Après avoir donné des armes à la fantomatique opposition syrienne « modérée », les Etats-Unis veulent aujourd’hui se mêler encore plus de la guerre civile ukrainienne, en livrant des armes aux milices nationalistes et à l’armée du gouvernement de Kiev. Dix ans d’ingérence américaine entre le Tigre et l’Euphrate se sont achevés sur un échec. Faut-il aujourd’hui accroître l’ingérence occidentale entre le Don et le Dniepr ? A-t-on intérêt à ajouter de l’huile sur le feu ? Qu’avons-nous au juste à y gagner ? On ne le voit pas nettement. On ne nous l’explique pas clairement.
Qu’avons-nous à gagner à sanctionner la Russie ? N’aurions-nous pas intérêt à nous concerter avec elle contre ce qui est devenu notre ennemi principal, le djihadisme islamique sunnite ? Economiquement, faisons-nous un bon choix en la jetant dans les bras des Chinois ? Est-il normal que la politique étrangère européenne soit dominée par les réflexes paranoïaques des Polonais, des Lituaniens, des Lettons et des Estoniens, aussi compréhensibles qu’ils puissent être historiquement ? Est-il légitime de vouloir étendre une alliance dite « atlantique » jusqu’aux rives de la Mer Noire ? Autant de questions qui restent pour nous, citoyens français, sans réponse.
Pourtant, l’Amérique n’a pas toujours été dans une telle confusion stratégique. Dans les années cinquante, elle avait su dessiner une ligne claire pour l’Occident : « containment » de l’expansionnisme communisme, parrainage de la construction européenne, encouragement de l’émancipation coloniale.

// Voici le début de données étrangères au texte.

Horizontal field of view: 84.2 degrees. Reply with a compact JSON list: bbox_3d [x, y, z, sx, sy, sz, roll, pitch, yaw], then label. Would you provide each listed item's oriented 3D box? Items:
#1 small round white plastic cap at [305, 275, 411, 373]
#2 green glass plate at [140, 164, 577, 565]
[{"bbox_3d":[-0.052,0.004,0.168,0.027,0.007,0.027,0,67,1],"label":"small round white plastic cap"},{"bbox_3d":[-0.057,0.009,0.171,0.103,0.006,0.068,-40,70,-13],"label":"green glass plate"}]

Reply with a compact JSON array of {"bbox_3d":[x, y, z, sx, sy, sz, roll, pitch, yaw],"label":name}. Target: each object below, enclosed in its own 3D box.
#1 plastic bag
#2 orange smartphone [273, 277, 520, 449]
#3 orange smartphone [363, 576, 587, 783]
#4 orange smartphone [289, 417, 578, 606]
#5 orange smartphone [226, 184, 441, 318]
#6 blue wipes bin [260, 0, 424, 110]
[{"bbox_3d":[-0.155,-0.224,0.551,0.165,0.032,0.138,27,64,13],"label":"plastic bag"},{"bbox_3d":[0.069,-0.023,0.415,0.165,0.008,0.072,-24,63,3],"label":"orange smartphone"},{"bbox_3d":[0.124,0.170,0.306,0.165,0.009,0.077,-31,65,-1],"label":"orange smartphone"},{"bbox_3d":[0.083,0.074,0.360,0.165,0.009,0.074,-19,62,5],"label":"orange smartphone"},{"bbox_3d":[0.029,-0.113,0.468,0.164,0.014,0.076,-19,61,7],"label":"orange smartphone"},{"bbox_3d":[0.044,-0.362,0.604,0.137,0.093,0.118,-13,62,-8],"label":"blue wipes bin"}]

Aujourd’hui, elle s’engage dans un bras de fer contre-productif avec le monde russe, et néglige des priorités stratégiques autrement plus urgentes. Quelles sont-elles ? Quatre sautent aux yeux. Premièrement, obtenir par la persuasion la réintégration des sunnites dans les rouages du pouvoir en Irak. L’Amérique a le devoir moral d’éteindre une guerre de religion sunnites-chiites qu’elle a beaucoup contribué à allumer. Deuxièmement, encourager les pétromonarchies du Golfe à cesser d’exporter dans le monde arabo-musulman et en Europe la dangereuse idéologie wahhabite. Troisièmement, imposer un règlement de paix israélo-palestinien (sur la base des très viables accords informels de Genève de 2005), quitte à brandir l’arme financière face à une droite et une extrême-droite israéliennes qui resteraient récalcitrantes. Tant qu’elle restera marquée par un deux poids, deux mesures, en Palestine, la diplomatie occidentale aura le plus grand mal à se faire entendre dans le monde arabo-musulman.
Last but not least, l’Amérique devrait se fixer comme priorité stratégique la défense des chrétiens à travers le monde, sans songer à s’ingérer dans les affaires internes des musulmans. Du Pakistan à l’Irak, du Nigéria à l’Egypte, de l’Algérie à l’Indonésie, les chrétiens sont plus de 150 millions à subir des persécutions, qu’elles soient étatiques ou non. En privilégiant le culte de la démocratie par rapport à la liberté religieuse, l’Occident a commis une erreur stratégique. Qu’il le veuille ou non, toutes les nations du monde associent les chrétiens à l’Occident. Qu’il n’ait pas eu pour priorité stratégique de les défendre ne lui a valu que mépris de la part de ses rivaux et de ses ennemis. Or il n’y a qu’un pas du mépris à l’insulte, et qu’un autre pas de l’insulte à la guerre.